And the Nominees Are... Alaska Supreme Court Justice Morgan Christen has been confirmed as United States Circuit Judge for the Ninth Circuit.
The Week in Sausage Making. President Obama vowed to sign a detention bill that passed last week. (See item above.) Measures introduced include H.R. 3634 (to enhance remedial and vocational opportunities to inmates); H.R. 3636 (to extend stolen goods offense to cover veterans' memorials); H.R. 3676/S. 2003 (to clarify that war authorizations and the like do not authorize detention of citizens or lawful residents without charge or trial).
For the Bookworms - New books and scholarly articles of note
· "One Strike and You're Out: Padilla Advisement about Public Housing Eligibility," Deirdre P. Brown, student paper (SSRN) (argues that under Padilla, attorneys have ethical duty to advise clients about collateral consequences of other well-established federal laws like the one-strike policy).
· "Preliminary Report on Race and Washington's Criminal Justice System," Robert S. Chang et al., concurrently in multiple law reviews (forthcoming) (SSRN) (report from task force concludes that much disparity in state system is explained by facially neutral policies that have racially disparate effects, but is also driven by explicit and implicit biases that affect decision-making).
· "'Returning' the Confrontation Clause to 'Solid Ground': Can Williams v.
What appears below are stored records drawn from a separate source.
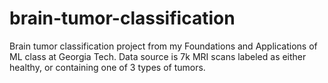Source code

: # brain-tumor-classification
Brain tumor classification project from my Foundations and Applications of ML class at Georgia Tech. Data source is 7k MRI scans labeled as either healthy, or containing one of 3 types of tumors.
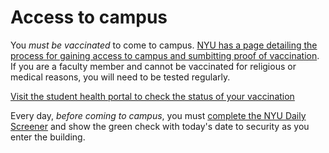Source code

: # Access to campus
You _must be vaccinated_ to come to campus. [NYU has a page detailing the process for gaining access to campus and sumbitting proof of vaccination](https://www.nyu.edu/life/safety-health-wellness/coronavirus-information/safety-and-health/covid-19-vaccine/vaccine-requirement.html). If you are a faculty member and cannot be vaccinated for religious or medical reasons, you will need to be tested regularly.

[Visit the student health portal to check the status of your vaccination](https://shcportal.nyu.edu/login_directory.aspx)

Every day, _before coming to campus_, you must [complete the NYU Daily Screener](https://nyu.qualtrics.com/jfe/form/SV_ePNv0eXvGWgCxkq?) and show the green check with today's date to security as you enter the building.
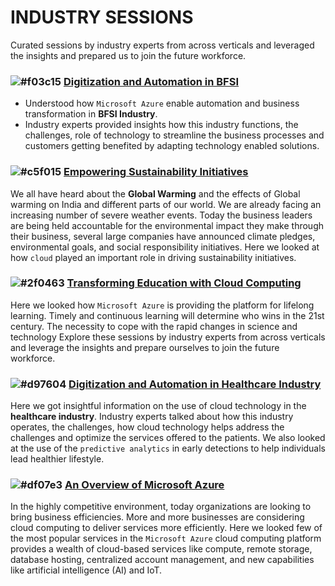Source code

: # INDUSTRY SESSIONS

Curated sessions by industry experts from across verticals and leveraged the insights and prepared us to join the future workforce.

### ![#f03c15](https://via.placeholder.com/15/f03c15/000000?text=+) [Digitization and Automation in BFSI](https://github.com/Neklaustares-tPtwP/Microsoft-Future_Ready_Talent-Internship/tree/master/Industry%20Sessions/Digitization%20and%20Automation%20in%20BFSI)
- Understood how `Microsoft Azure` enable automation and business transformation in **BFSI Industry**. 
- Industry experts provided insights how this industry functions, the challenges, role of technology to streamline the business processes and customers getting benefited by adapting technology enabled solutions.

### ![#c5f015](https://via.placeholder.com/15/c5f015/000000?text=+) [Empowering Sustainability Initiatives](https://github.com/Neklaustares-tPtwP/Microsoft-Future_Ready_Talent-Internship/tree/master/Industry%20Sessions/Empowering%20Sustainability%20Initiatives)

We all have heard about the **Global Warming** and the effects of Global warming on India and different parts of our world. We are already facing an increasing number of severe weather events. Today the business leaders are being held accountable for the environmental impact they make through their business, several large companies have announced climate pledges, environmental goals, and social responsibility initiatives. Here we looked at how `cloud` played an important role in driving sustainability initiatives.

### ![#2f0463](https://via.placeholder.com/15/2f0463/000000?text=+) [Transforming Education with Cloud Computing](https://github.com/Neklaustares-tPtwP/Microsoft-Future_Ready_Talent-Internship/tree/master/Industry%20Sessions/Transforming%20Education%20with%20Cloud%20Computing)

Here we looked how `Microsoft Azure` is providing the platform for lifelong learning. Timely and continuous learning will determine who wins in the 21st century. The necessity to cope with the rapid changes in science and technology Explore these sessions by industry experts from across verticals and leverage the insights and prepare ourselves to join the future workforce.

### ![#d97604](https://via.placeholder.com/15/d97604/000000?text=+) [Digitization and Automation in Healthcare Industry](https://github.com/Neklaustares-tPtwP/Microsoft-Future_Ready_Talent-Internship/tree/master/Industry%20Sessions/Digitization%20and%20Automation%20in%20Healthcare%20Industry)

Here we got insightful information on the use of cloud technology in the **healthcare industry**. Industry experts talked about how this industry operates, the challenges, how cloud technology helps address the challenges and optimize the services offered to the patients. We also looked at the use of the `predictive analytics` in early detections to help individuals lead healthier lifestyle.

### ![#df07e3](https://via.placeholder.com/15/df07e3/000000?text=+) [An Overview of Microsoft Azure](https://github.com/Neklaustares-tPtwP/Microsoft-Future_Ready_Talent-Internship/tree/master/Industry%20Sessions/An%20Overview%20of%20Microsoft%20Azure)

In the highly competitive environment, today organizations are looking to bring business efficiencies. More and more businesses are considering cloud computing to deliver services more efficiently. Here we looked few of the most popular services in the `Microsoft Azure` cloud computing platform provides a wealth of cloud-based services like compute, remote storage, database hosting, centralized account management, and new capabilities like artificial intelligence (AI) and IoT.
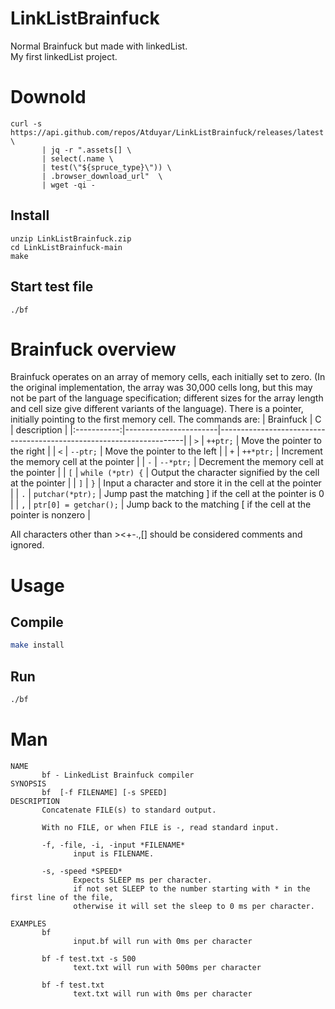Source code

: # LinkListBrainfuck
Normal Brainfuck but made with linkedList.<br />
My first linkedList project.

# Downold
```
curl -s https://api.github.com/repos/Atduyar/LinkListBrainfuck/releases/latest \
       | jq -r ".assets[] \
       | select(.name \
       | test(\"${spruce_type}\")) \
       | .browser_download_url"  \
       | wget -qi -
```
## Install
```
unzip LinkListBrainfuck.zip
cd LinkListBrainfuck-main
make
```
## Start test file
```
./bf
```
# Brainfuck overview
Brainfuck operates on an array of memory cells, each initially set to zero. (In the original implementation, the array was 30,000 cells long, but this may not be part of the language specification; different sizes for the array length and cell size give different variants of the language). There is a pointer, initially pointing to the first memory cell. The commands are:
| Brainfuck   | C                     | description                                                         |
|:-----------:|-----------------------|---------------------------------------------------------------------|
| `>`         | `++ptr;`              | Move the pointer to the right                                       |
| `<`         | `--ptr;`              | Move the pointer to the left                                        |
| `+`         | `++*ptr;`             | Increment the memory cell at the pointer                            |
| `-`         | `--*ptr;`             | Decrement the memory cell at the pointer                            |
| `[`         | `while (*ptr) {`      | Output the character signified by the cell at the pointer           |
| `]`         | `}`                   | Input a character and store it in the cell at the pointer           |
| `.`         | `putchar(*ptr);`      | Jump past the matching ] if the cell at the pointer is 0            |
| `,`         | `ptr[0] = getchar();` | Jump back to the matching [ if the cell at the pointer is nonzero   |

All characters other than ><+-.,[] should be considered comments and ignored.

# Usage
## Compile

```bash
make install
```
## Run
```bash
./bf
```
# Man
```
NAME
       bf - LinkedList Brainfuck compiler
SYNOPSIS
       bf  [-f FILENAME] [-s SPEED]
DESCRIPTION
       Concatenate FILE(s) to standard output.

       With no FILE, or when FILE is -, read standard input.

       -f, -file, -i, -input *FILENAME*
              input is FILENAME.

       -s, -speed *SPEED*
              Expects SLEEP ms per character.
              if not set SLEEP to the number starting with * in the first line of the file,
              otherwise it will set the sleep to 0 ms per character.
              
EXAMPLES
       bf 
              input.bf will run with 0ms per character
              
       bf -f test.txt -s 500
              text.txt will run with 500ms per character

       bf -f test.txt 
              text.txt will run with 0ms per character
```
Illinois Garner a Fifth Vote?, Michael H. Graham, Crim. L. Bull. (2011) (SSRN) (argues that testimonial approach effectuated by primary purpose test failes to reflect the core meaning of the confrontation clause, whatever it is).
·"'A Watchdog for the Good of the Order': the Ninth Circuit's En Banc Coordinator," Stephen L. Wasby, 12 J. App. Prac. and Process 91 (2011) (Westlaw) (outlines nature of position, including role in developing court's formal en banc policy, with focus on Judge Goodwin's tenure as EBC).